Évidemment, la coiffure négligée de maintenant était un braid-out sur cheveux naturels et la coiffure plus professionnelle d’avant était des cheveux défrisés lâchés.

Hier soir, j’atterris en Guadeloupe et ma mère me raconte qu’une présentatrice télé (Yasmina Yacou) a été lynchée pour avoir porté ses cheveux naturels lâchés à l’antenne (encore une fois, un twist-out).

Des gens sont allés jusqu’à dire que Guadeloupe 1ere n’aurait jamais dû accepter qu’une présentatrice se présente de la sorte à l’antenne.

Je ne peux pas vous exprimer à quel point ça m’énerve.

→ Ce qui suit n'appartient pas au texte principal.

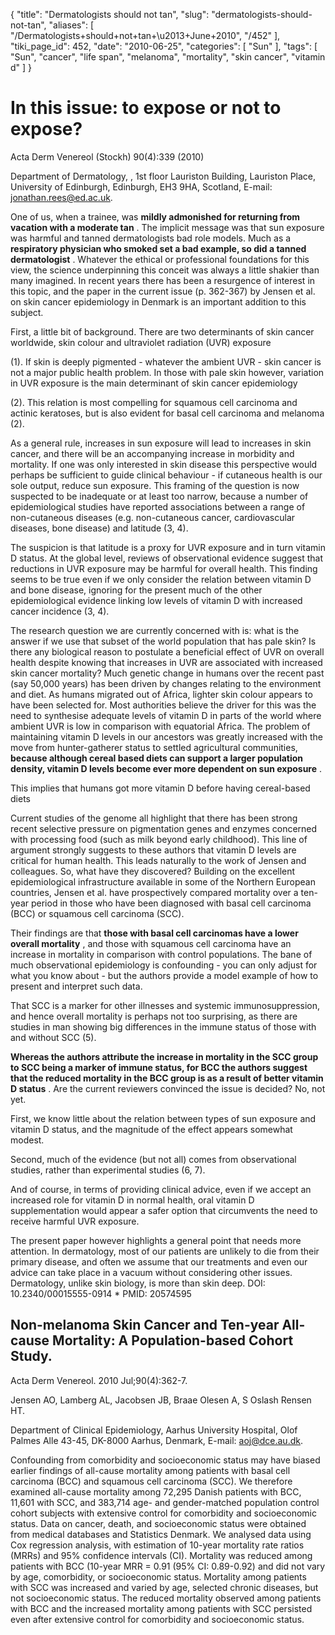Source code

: {
    "title": "Dermatologists should not tan",
    "slug": "dermatologists-should-not-tan",
    "aliases": [
        "/Dermatologists+should+not+tan+\u2013+June+2010",
        "/452"
    ],
    "tiki_page_id": 452,
    "date": "2010-06-25",
    "categories": [
        "Sun"
    ],
    "tags": [
        "Sun",
        "cancer",
        "life span",
        "melanoma",
        "mortality",
        "skin cancer",
        "vitamin d"
    ]
}


# In this issue: to expose or not to expose?

Acta Derm Venereol (Stockh) 90(4):339 (2010)

Department of Dermatology, , 1st floor Lauriston Building, Lauriston Place, University of Edinburgh, Edinburgh, EH3 9HA, Scotland, E-mail: jonathan.rees@ed.ac.uk.

One of us, when a trainee, was  **mildly admonished for returning from vacation with a moderate tan** . The implicit message was that sun exposure was harmful and tanned dermatologists bad role models. Much as a  **respiratory physician who smoked set a bad example, so did a tanned dermatologist** . Whatever the ethical or professional foundations for this view, the science underpinning this conceit was always a little shakier than many imagined. In recent years there has been a resurgence of interest in this topic, and the paper in the current issue (p. 362-367) by Jensen et al. on skin cancer epidemiology in Denmark is an important addition to this subject. 

First, a little bit of background. There are two determinants of skin cancer worldwide, skin colour and ultraviolet radiation (UVR) exposure 

(1). If skin is deeply pigmented - whatever the ambient UVR - skin cancer is not a major public health problem. In those with pale skin however, variation in UVR exposure is the main determinant of skin cancer epidemiology 

(2). This relation is most compelling for squamous cell carcinoma and actinic keratoses, but is also evident for basal cell carcinoma and melanoma (2). 

As a general rule, increases in sun exposure will lead to increases in skin cancer, and there will be an accompanying increase in morbidity and mortality. If one was only interested in skin disease this perspective would perhaps be sufficient to guide clinical behaviour - if cutaneous health is our sole output, reduce sun exposure. This framing of the question is now suspected to be inadequate or at least too narrow, because a number of epidemiological studies have reported associations between a range of non-cutaneous diseases (e.g. non-cutaneous cancer, cardiovascular diseases, bone disease) and latitude (3, 4). 

The suspicion is that latitude is a proxy for UVR exposure and in turn vitamin D status. At the global level, reviews of observational evidence suggest that reductions in UVR exposure may be harmful for overall health. This finding seems to be true even if we only consider the relation between vitamin D and bone disease, ignoring for the present much of the other epidemiological evidence linking low levels of vitamin D with increased cancer incidence (3, 4). 

The research question we are currently concerned with is: what is the answer if we use that subset of the world population that has pale skin? Is there any biological reason to postulate a beneficial effect of UVR on overall health despite knowing that increases in UVR are associated with increased skin cancer mortality? Much genetic change in humans over the recent past (say 50,000 years) has been driven by changes relating to the environment and diet. As humans migrated out of Africa, lighter skin colour appears to have been selected for. Most authorities believe the driver for this was the need to synthesise adequate levels of vitamin D in parts of the world where ambient UVR is low in comparison with equatorial Africa. The problem of maintaining vitamin D levels in our ancestors was greatly increased with the move from hunter-gatherer status to settled agricultural communities,  **because although cereal based diets can support a larger population density, vitamin D levels become ever more dependent on sun exposure** . 

This implies that humans got more vitamin D before having cereal-based diets

Current studies of the genome all highlight that there has been strong recent selective pressure on pigmentation genes and enzymes concerned with processing food (such as milk beyond early childhood). This line of argument strongly suggests to these authors that vitamin D levels are critical for human health. This leads naturally to the work of Jensen and colleagues. So, what have they discovered? Building on the excellent epidemiological infrastructure available in some of the Northern European countries, Jensen et al. have prospectively compared mortality over a ten-year period in those who have been diagnosed with basal cell carcinoma (BCC) or squamous cell carcinoma (SCC). 

Their findings are that  **those with basal cell carcinomas have a lower overall mortality** , and those with squamous cell carcinoma have an increase in mortality in comparison with control populations. The bane of much observational epidemiology is confounding - you can only adjust for what you know about - but the authors provide a model example of how to present and interpret such data. 

That SCC is a marker for other illnesses and systemic immunosuppression, and hence overall mortality is perhaps not too surprising, as there are studies in man showing big differences in the immune status of those with and without SCC (5). 

 **Whereas the authors attribute the increase in mortality in the SCC group to SCC being a marker of immune status, for BCC the authors suggest that the reduced mortality in the BCC group is as a result of better vitamin D status** . Are the current reviewers convinced the issue is decided? No, not yet. 

First, we know little about the relation between types of sun exposure and vitamin D status, and the magnitude of the effect appears somewhat modest. 

Second, much of the evidence (but not all) comes from observational studies, rather than experimental studies (6, 7). 

And of course, in terms of providing clinical advice, even if we accept an increased role for vitamin D in normal health, oral vitamin D supplementation would appear a safer option that circumvents the need to receive harmful UVR exposure. 

The present paper however highlights a general point that needs more attention. In dermatology, most of our patients are unlikely to die from their primary disease, and often we assume that our treatments and even our advice can take place in a vacuum without considering other issues. Dermatology, unlike skin biology, is more than skin deep. DOI: 10.2340/00015555-0914      * PMID: 20574595

## Non-melanoma Skin Cancer and Ten-year All-cause Mortality: A Population-based Cohort Study.

Acta Derm Venereol.  2010 Jul;90(4):362-7.

Jensen AO, Lamberg AL, Jacobsen JB, Braae Olesen A, S Oslash Rensen HT.

Department of Clinical Epidemiology, Aarhus University Hospital, Olof Palmes Alle 43-45, DK-8000 Aarhus, Denmark, E-mail: aoj@dce.au.dk.

Confounding from comorbidity and socioeconomic status may have biased earlier findings of all-cause mortality among patients with basal cell carcinoma (BCC) and squamous cell carcinoma (SCC). We therefore examined all-cause mortality among 72,295 Danish patients with BCC, 11,601 with SCC, and 383,714 age- and gender-matched population control cohort subjects with extensive control for comorbidity and socioeconomic status. Data on cancer, death, and socioeconomic status were obtained from medical databases and Statistics Denmark. We analysed data using Cox regression analysis, with estimation of 10-year mortality rate ratios (MRRs) and 95% confidence intervals (CI). Mortality was reduced among patients with BCC (10-year MRR = 0.91 (95% CI: 0.89-0.92) and did not vary by age, comorbidity, or socioeconomic status. Mortality among patients with SCC was increased and varied by age, selected chronic diseases, but not socioeconomic status. The reduced mortality observed among patients with BCC and the increased mortality among patients with SCC persisted even after extensive control for comorbidity and socioeconomic status.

D’abord parce que, merde, les cheveux naturels sont devenus plus présents dans nos vies (dans la rue, dans nos familles, mais aussi dans le paysage audiovisuel) depuis combien de temps, déjà ?

Des années !

Combien de temps encore il faudra encore pour qu’on arrête avec cette idée de la perfection de beauté qui est complètement incompatible avec la vraie nature de nos cheveux ?

Combien de temps encore il faudra se vider un pot de gel sur la tête pour être considérée comme coiffée et présentable ?

Combien de temps, vraiment ?

L’autre aspect de cette histoire qui me met hors de moi c’est cette habitude malsaine que l’on a (en particulier aux Antilles) à dire n’importe quoi à n’importe qui sur son apparence physique ou ses choix de vie sous couvert d’honnêteté.

Sous couvert de « je dis ça pour toi ».

Je suis désolée, mais je n’y crois pas une seconde.

Tu ne dis pas ça pour moi tu dis ça pour TOI.

Parce que TOI, ça te dérange.

Parce que MON choix, là, tout de suite, va à l’encontre du tien et ça te dérange. Et tu ne peux pas t’empêcher de donner ton grain de sel.

Et tu t’en f**s, au passage, de blesser quelqu’un.

(Qui sait, tu te réjouis peut-être même de voir la personne détourner le regard, prendre un air gêné, se remettre en question)

Comme si cette personne, qui arrive aujourd’hui avec cette coiffure que tu n’aurais jamais aurait porté, mérite d’être punie pour avoir osé déroger à la norme à laquelle TOI, tu te conformes au coût de tant d’effort.

Voilà ma suggestion : soit à l’aise avec tes choix.

Fais-les pour TOI, en ton âme et conscience.

Comme ça, tu n’auras pas ce besoin viscéral que tout le monde fasse la même chose que toi, ce besoin viscéral que tout le monde fasse la même chose que toi. Ce besoin viscéral que tes choix soient « choisis » par TOUT LE MONDE (validant au passage pour toi que oui, ouf, c’était bien le bon choix).

Regarde-toi en face et vis pour toi.

Fais-toi plaisir, fais-toi belle comme tu le sens.

Et par pitié f**t la paix aux autres.

Surtout quand les autres ne font rien d’autre qu’accepter, aimer et valoriser la beauté noire et crépue dans la liberté de coiffures qu’elle propose.